[[ Records for this task open ]]

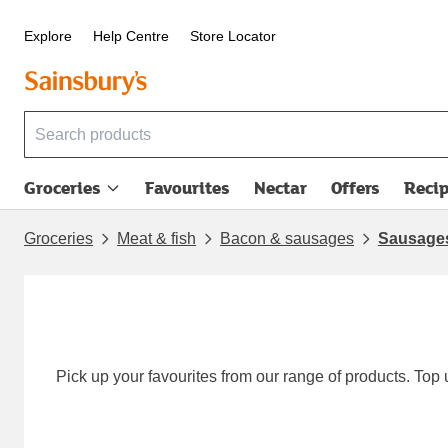
Explore
Help Centre
Store Locator
Groceries
Favourites
Nectar
Offers
Reci
Groceries
Meat & fish
Bacon & sausages
Sausage
Pick up your favourites from our range of products. Top 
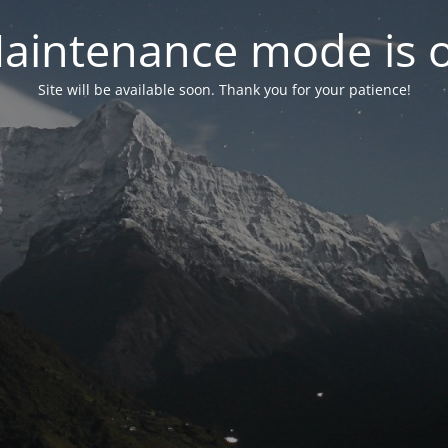
aintenance mode is 
Site will be available soon. Thank you for your patience!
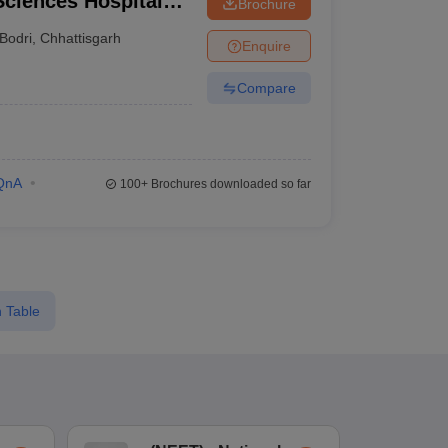
 Sciences Hospital
Brochure
spur
Bodri
,
Chhattisgarh
Enquire
Compare
QnA
100+
Brochures downloaded so far
 Table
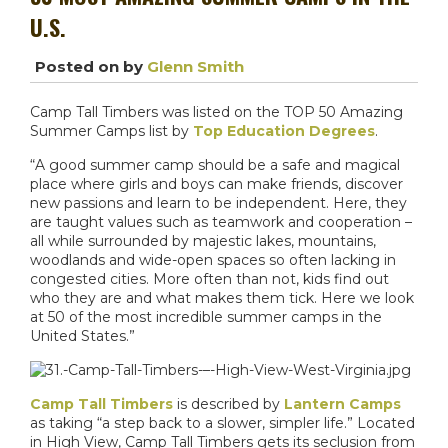
U.S.
Posted on
by
Glenn Smith
Camp Tall Timbers was listed on the TOP 50 Amazing
Summer Camps list by
Top Education Degrees
.
“A good summer camp should be a safe and magical
place where girls and boys can make friends, discover
new passions and learn to be independent. Here, they
are taught values such as teamwork and cooperation –
all while surrounded by majestic lakes, mountains,
woodlands and wide-open spaces so often lacking in
congested cities. More often than not, kids find out
who they are and what makes them tick. Here we look
at 50 of the most incredible summer camps in the
United States.”
Camp Tall Timbers
is described by
Lantern Camps
as taking “a step back to a slower, simpler life.” Located
in High View, Camp Tall Timbers gets its seclusion from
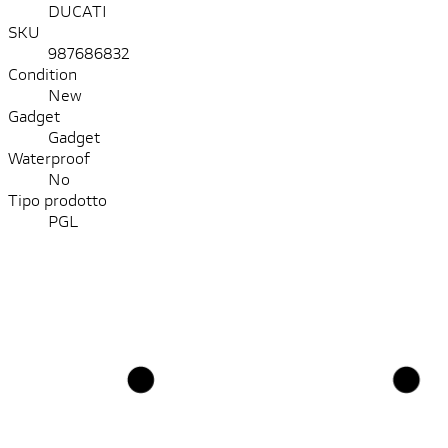
DUCATI
SKU
987686832
Condition
New
Gadget
Gadget
Waterproof
No
Tipo prodotto
PGL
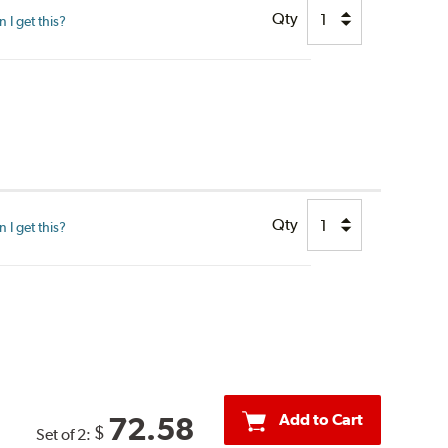
Qty
I get this?
Qty
I get this?
Add to Cart
72.58
$
Set of 2:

[[ Records for this task closed ]]

◆ **About this exercise**
When you copy the listing, keep every line exactly as it is but leave out all images.

◆ **Exercise solution**
Explore
Help Centre
Store Locator
Groceries
Favourites
Nectar
Offers
Reci
Groceries
Meat & fish
Bacon & sausages
Sausage
Pick up your favourites from our range of products. Top 
aintenance mode is 
Site will be available soon. Thank you for your patience!
 Sciences Hospital
Brochure
spur
Bodri
,
Chhattisgarh
Enquire
Compare
QnA
100+
Brochures downloaded so far
 Table
U.S.
Posted on
by
Glenn Smith
Camp Tall Timbers was listed on the TOP 50 Amazing
Summer Camps list by
Top Education Degrees
.
“A good summer camp should be a safe and magical
place where girls and boys can make friends, discover
new passions and learn to be independent. Here, they
are taught values such as teamwork and cooperation –
all while surrounded by majestic lakes, mountains,
woodlands and wide-open spaces so often lacking in
congested cities. More often than not, kids find out
who they are and what makes them tick. Here we look
at 50 of the most incredible summer camps in the
United States.”
Camp Tall Timbers
is described by
Lantern Camps
as taking “a step back to a slower, simpler life.” Located
in High View, Camp Tall Timbers gets its seclusion from
DUCATI
SKU
987686832
Condition
New
Gadget
Gadget
Waterproof
No
Tipo prodotto
PGL
Qty
I get this?
Qty
I get this?
Add to Cart
72.58
$
Set of 2:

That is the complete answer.